Launch with Accelerate using 2 GPUs. Monitor memory usage and training progress

In [None]:
!accelerate launch --config_file fsdp2_config.yaml --num_processes 2 fsdp2_train.py

### Training Loss Visualization

Since no evaluation dataset is used, we plot the training loss from the saved logs. The GPUUsageCallback saves logs to train_logs.json, which we load and visualize.

In [None]:
import json
import matplotlib.pyplot as plt
from seaborn import sns

# Load training logs
log_file = "/kaggle/working/output/train_logs.json"
train_entries = []
with open(log_file, "r") as f:
    for line in f:
        log = json.loads(line)
        if log.get("loss") is not None:
            train_entries.append((log["step"], log["loss"]))

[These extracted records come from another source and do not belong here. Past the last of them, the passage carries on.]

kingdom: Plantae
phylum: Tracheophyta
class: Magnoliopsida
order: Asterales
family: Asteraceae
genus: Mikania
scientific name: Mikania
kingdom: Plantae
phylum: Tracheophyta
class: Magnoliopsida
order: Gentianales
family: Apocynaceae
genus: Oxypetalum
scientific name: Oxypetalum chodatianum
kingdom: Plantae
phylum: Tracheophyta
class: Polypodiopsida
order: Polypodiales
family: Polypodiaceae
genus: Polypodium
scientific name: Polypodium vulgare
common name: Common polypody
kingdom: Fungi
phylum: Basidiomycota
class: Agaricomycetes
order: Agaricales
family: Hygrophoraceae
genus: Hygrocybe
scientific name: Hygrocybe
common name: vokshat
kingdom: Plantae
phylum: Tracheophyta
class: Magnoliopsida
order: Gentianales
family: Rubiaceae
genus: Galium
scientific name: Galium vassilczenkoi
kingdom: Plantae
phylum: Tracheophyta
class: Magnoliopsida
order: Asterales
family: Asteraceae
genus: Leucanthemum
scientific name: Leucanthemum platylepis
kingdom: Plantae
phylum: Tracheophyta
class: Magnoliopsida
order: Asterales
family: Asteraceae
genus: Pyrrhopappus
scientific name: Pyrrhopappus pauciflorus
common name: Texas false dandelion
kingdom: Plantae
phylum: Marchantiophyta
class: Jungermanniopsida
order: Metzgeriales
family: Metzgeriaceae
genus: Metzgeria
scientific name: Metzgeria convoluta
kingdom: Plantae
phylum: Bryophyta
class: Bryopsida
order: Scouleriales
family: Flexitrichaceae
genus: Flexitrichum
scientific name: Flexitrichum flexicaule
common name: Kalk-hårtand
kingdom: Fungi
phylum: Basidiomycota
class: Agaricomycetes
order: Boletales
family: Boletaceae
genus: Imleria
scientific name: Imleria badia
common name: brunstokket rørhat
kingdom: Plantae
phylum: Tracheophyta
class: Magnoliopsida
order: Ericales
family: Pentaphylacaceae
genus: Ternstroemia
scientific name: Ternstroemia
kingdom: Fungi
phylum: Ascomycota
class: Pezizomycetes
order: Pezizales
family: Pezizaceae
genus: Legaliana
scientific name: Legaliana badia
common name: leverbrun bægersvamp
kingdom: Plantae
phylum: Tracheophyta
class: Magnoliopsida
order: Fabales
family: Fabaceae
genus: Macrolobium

# Extract steps and losses
train_steps, train_losses = zip(*train_entries) if train_entries else ([], [])

# Plot
plt.style.use('seaborn-v0_8')
sns.set_palette("pastel")
plt.figure(figsize=(8, 4))
plt.plot(train_steps, train_losses, marker='o', label='Training Loss')
plt.xlabel("Step")
plt.ylabel("Loss")
plt.title("Training Loss over Steps")
plt.legend()
plt.grid(True)
plt.show()